Every line below that mentions the word "visible" should be copied out.

++++ Input data ++++

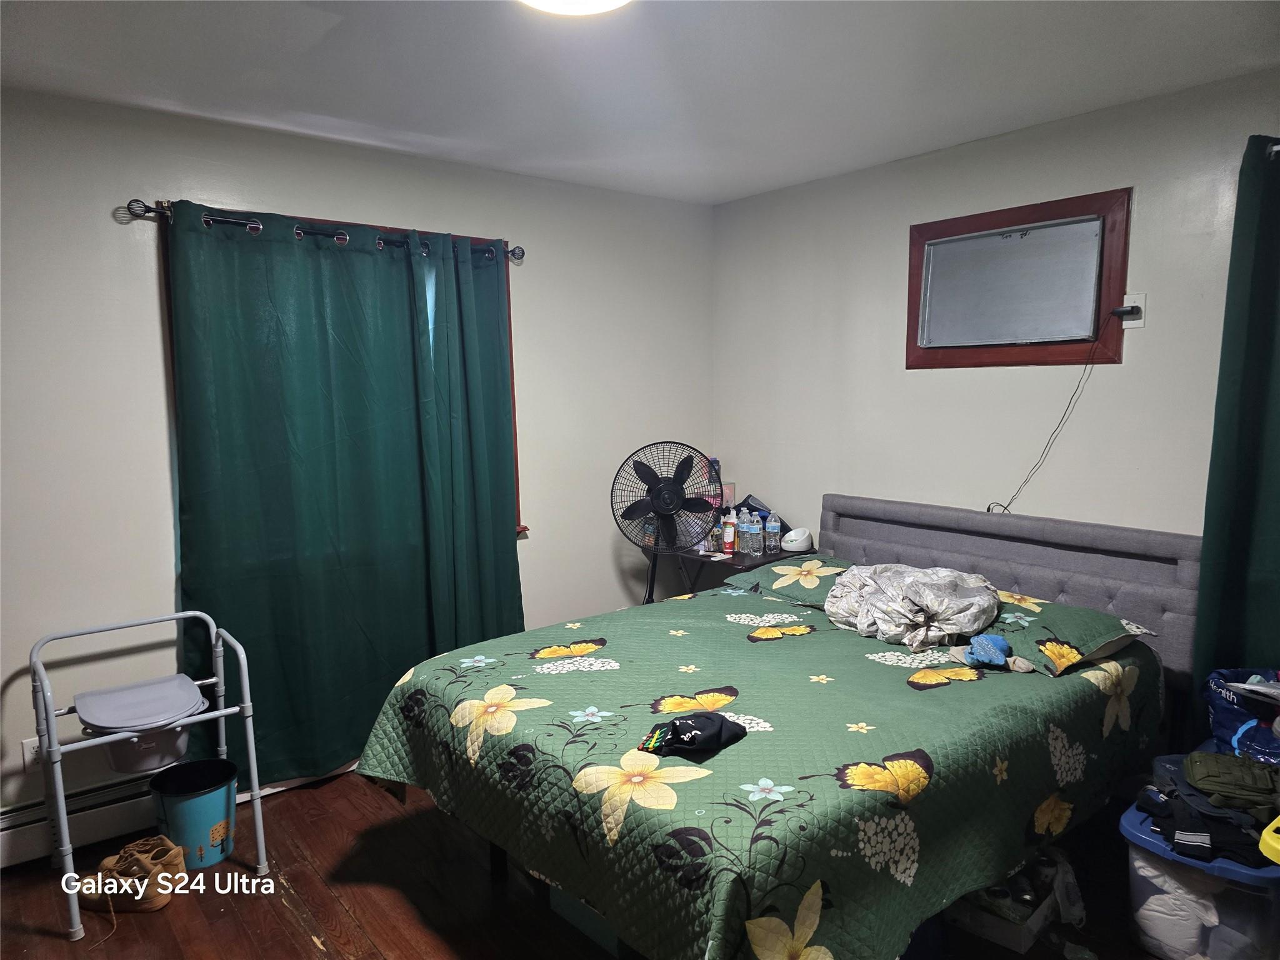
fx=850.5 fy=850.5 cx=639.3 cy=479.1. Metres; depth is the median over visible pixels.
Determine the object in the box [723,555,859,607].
pillow
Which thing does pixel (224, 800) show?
trash can
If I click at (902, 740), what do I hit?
bedspread
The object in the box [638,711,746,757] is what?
black cloth
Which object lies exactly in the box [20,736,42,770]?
wall socket
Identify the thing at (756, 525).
water bottle
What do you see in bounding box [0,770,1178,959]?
floor
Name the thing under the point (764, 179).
ceiling
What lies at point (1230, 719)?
blue bag
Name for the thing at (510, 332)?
window
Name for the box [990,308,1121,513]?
power cord
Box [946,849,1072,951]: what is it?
cardboard box
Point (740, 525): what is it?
water bottle
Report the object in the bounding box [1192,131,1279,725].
green curtain
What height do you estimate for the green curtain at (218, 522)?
2.113 m
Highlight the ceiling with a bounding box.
[0,0,1279,203]
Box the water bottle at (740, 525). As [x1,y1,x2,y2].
[735,507,752,553]
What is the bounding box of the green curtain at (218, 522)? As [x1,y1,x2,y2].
[160,201,456,783]
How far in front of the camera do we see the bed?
2.29 m
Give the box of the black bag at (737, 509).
[733,494,788,531]
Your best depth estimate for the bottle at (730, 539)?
3.97 m
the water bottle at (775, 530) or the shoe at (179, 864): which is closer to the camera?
the shoe at (179, 864)
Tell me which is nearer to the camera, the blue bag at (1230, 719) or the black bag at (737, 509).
the blue bag at (1230, 719)
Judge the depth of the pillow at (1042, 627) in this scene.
2.70 m
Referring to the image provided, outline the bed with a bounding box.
[351,493,1206,959]
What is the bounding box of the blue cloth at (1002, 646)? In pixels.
[963,632,1011,666]
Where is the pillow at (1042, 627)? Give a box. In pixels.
[981,594,1161,675]
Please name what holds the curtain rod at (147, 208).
attached to the left wall at (536, 377)
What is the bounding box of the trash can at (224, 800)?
[146,756,239,869]
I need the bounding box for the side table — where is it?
[641,541,813,605]
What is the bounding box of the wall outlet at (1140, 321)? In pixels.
[1120,291,1147,328]
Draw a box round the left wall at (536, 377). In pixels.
[0,86,714,832]
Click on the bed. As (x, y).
(1016, 579)
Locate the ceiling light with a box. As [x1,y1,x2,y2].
[518,0,631,15]
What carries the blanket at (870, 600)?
on the bedspread at (902, 740)
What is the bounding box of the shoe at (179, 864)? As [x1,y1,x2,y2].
[77,836,184,915]
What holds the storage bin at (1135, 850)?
on the floor
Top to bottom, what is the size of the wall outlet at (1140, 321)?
0.117 m
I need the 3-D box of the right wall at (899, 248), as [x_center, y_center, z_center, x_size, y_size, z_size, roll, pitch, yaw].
[1.727,-0.071,3.103,0.154,2.464,4.130,-6,9,-39]
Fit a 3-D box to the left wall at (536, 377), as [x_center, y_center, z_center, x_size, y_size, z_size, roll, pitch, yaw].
[-1.347,-0.059,3.305,4.465,2.458,0.164,-6,9,-39]
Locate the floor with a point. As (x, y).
(337, 912)
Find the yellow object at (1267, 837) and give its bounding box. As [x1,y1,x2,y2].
[1257,815,1279,863]
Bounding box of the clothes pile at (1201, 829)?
[1136,750,1278,863]
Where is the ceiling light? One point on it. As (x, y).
(602, 4)
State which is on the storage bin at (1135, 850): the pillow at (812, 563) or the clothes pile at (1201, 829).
the clothes pile at (1201, 829)
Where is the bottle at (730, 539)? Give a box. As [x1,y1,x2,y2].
[721,508,737,553]
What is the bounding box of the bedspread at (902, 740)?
[353,584,1169,959]
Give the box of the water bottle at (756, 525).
[749,508,763,555]
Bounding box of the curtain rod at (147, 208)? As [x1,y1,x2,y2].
[124,198,526,265]
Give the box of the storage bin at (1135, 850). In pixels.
[1120,768,1279,959]
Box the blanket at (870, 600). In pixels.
[823,562,1003,648]
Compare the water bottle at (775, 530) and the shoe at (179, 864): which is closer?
the shoe at (179, 864)
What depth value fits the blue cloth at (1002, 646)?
2.63 m
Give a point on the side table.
(698, 555)
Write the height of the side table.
0.734 m
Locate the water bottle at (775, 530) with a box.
[764,511,781,551]
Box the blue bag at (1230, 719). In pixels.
[1203,667,1279,764]
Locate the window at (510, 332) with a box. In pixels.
[158,202,523,536]
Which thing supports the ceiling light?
attached to the ceiling
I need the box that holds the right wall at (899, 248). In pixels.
[709,66,1279,550]

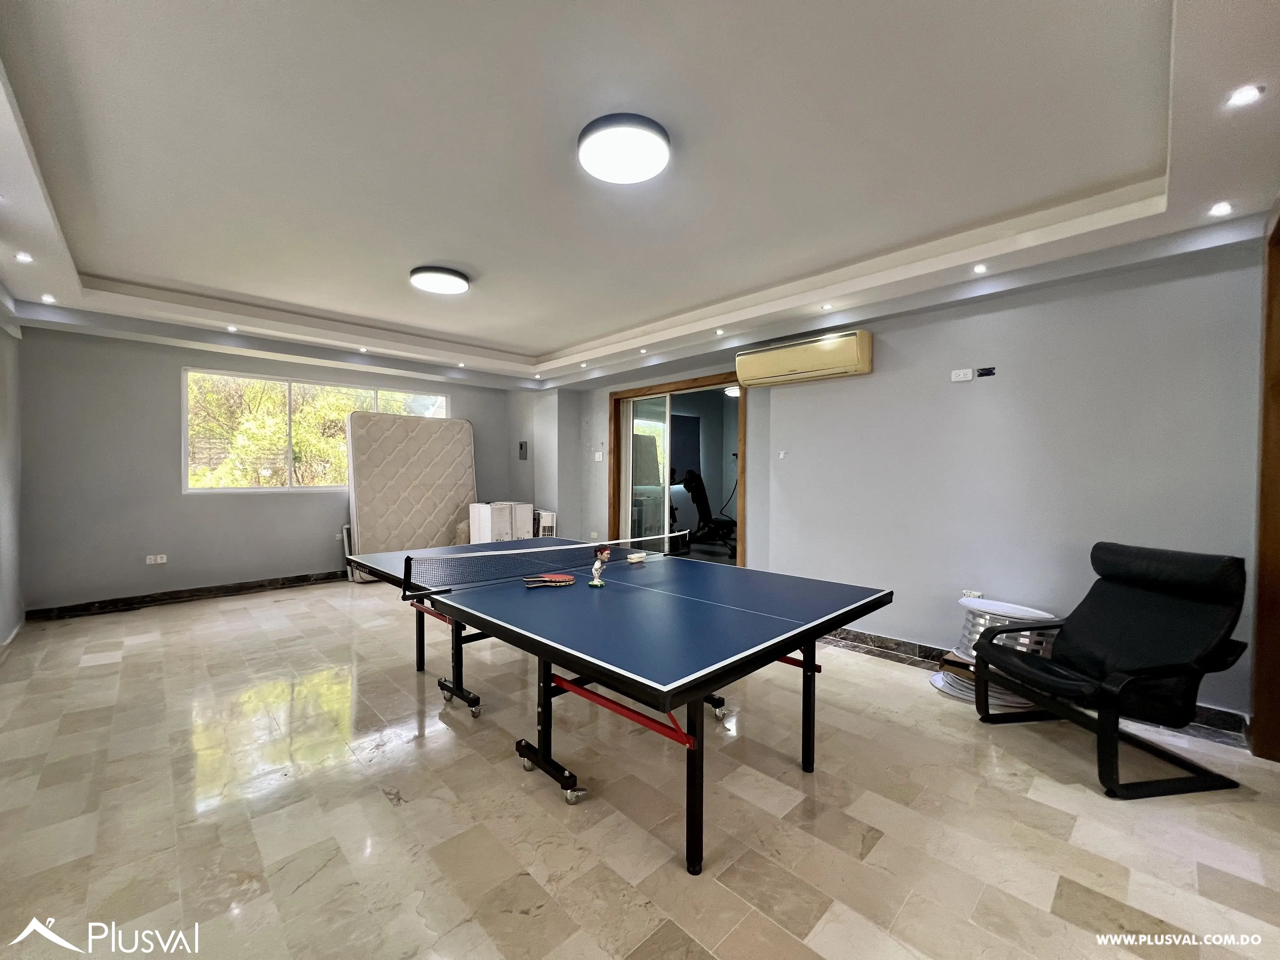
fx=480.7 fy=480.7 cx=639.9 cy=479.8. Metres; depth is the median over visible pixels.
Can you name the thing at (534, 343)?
ceiling
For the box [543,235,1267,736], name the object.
right wall
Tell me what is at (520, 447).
electrical panel
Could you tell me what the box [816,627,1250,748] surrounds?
baseboard
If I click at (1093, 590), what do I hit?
lounge chair
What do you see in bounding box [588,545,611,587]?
figurine
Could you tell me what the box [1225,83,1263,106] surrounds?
recessed light
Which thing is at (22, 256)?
recessed light
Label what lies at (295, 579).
baseboard
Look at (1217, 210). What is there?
recessed light
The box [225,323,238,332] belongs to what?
recessed light
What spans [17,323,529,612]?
back wall
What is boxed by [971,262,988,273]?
recessed light
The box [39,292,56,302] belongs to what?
recessed light
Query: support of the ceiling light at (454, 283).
attached to the ceiling
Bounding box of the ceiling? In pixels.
[0,0,1279,388]
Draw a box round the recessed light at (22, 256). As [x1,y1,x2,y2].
[14,250,33,262]
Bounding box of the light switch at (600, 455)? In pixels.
[593,450,603,461]
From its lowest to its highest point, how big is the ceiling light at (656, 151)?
0.082 m
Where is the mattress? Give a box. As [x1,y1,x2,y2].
[346,410,477,580]
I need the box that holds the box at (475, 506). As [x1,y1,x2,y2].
[468,500,532,542]
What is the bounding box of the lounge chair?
[971,542,1248,799]
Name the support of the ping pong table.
on the floor
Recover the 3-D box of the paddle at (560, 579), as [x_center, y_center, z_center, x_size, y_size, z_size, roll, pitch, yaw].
[-0.480,0.521,2.491,0.284,0.046,0.083,0,1,-19]
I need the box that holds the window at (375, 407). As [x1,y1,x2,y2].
[181,368,451,492]
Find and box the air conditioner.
[735,330,872,387]
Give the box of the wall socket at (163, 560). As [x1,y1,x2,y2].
[145,553,167,563]
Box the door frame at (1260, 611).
[1251,206,1279,756]
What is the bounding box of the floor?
[0,576,1279,959]
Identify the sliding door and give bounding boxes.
[607,369,745,566]
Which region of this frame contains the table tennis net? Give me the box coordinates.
[405,531,690,594]
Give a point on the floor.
(886, 843)
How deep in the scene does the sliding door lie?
5.49 m
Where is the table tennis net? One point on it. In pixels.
(610, 544)
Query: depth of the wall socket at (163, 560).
4.64 m
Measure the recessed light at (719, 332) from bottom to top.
0.038 m
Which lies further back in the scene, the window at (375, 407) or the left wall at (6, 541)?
the window at (375, 407)
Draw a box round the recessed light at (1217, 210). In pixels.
[1208,200,1233,216]
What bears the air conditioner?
attached to the right wall at (968, 396)
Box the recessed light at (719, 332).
[713,327,725,335]
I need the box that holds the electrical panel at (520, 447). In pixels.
[518,440,528,458]
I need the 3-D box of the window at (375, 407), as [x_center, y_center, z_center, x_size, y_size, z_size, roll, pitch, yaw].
[-3.572,-0.493,5.731,2.505,1.268,0.122,0,1,-45]
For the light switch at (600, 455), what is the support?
attached to the right wall at (968, 396)
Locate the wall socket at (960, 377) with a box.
[950,367,973,381]
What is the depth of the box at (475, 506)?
6.04 m
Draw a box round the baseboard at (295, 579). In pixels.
[24,569,346,619]
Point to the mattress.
(451, 512)
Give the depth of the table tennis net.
2.65 m
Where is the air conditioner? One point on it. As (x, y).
(790, 356)
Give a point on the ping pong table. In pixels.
(764, 617)
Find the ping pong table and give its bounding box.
[354,534,895,875]
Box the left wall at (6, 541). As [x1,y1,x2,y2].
[0,287,24,645]
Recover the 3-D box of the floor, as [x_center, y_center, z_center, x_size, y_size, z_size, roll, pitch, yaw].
[-0.587,1.315,3.066,5.323,0.107,8.074,0,1,-45]
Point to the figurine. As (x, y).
(605, 555)
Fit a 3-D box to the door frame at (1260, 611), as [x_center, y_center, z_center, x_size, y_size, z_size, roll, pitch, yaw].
[2.893,0.039,1.948,0.891,2.529,0.341,0,1,-45]
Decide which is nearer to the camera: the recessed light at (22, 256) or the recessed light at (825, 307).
the recessed light at (22, 256)
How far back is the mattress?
5.80 m
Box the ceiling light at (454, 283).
[408,264,470,294]
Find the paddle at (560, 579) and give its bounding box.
[520,572,575,588]
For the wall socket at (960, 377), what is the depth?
3.26 m
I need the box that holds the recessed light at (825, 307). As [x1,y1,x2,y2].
[819,301,833,309]
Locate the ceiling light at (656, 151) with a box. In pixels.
[577,112,671,184]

++++

**Task output:**
fx=850.5 fy=850.5 cx=639.3 cy=479.1. Metres; depth is the median over visible pixels.
fx=480.7 fy=480.7 cx=639.9 cy=479.8. Metres; depth is the median over visible pixels.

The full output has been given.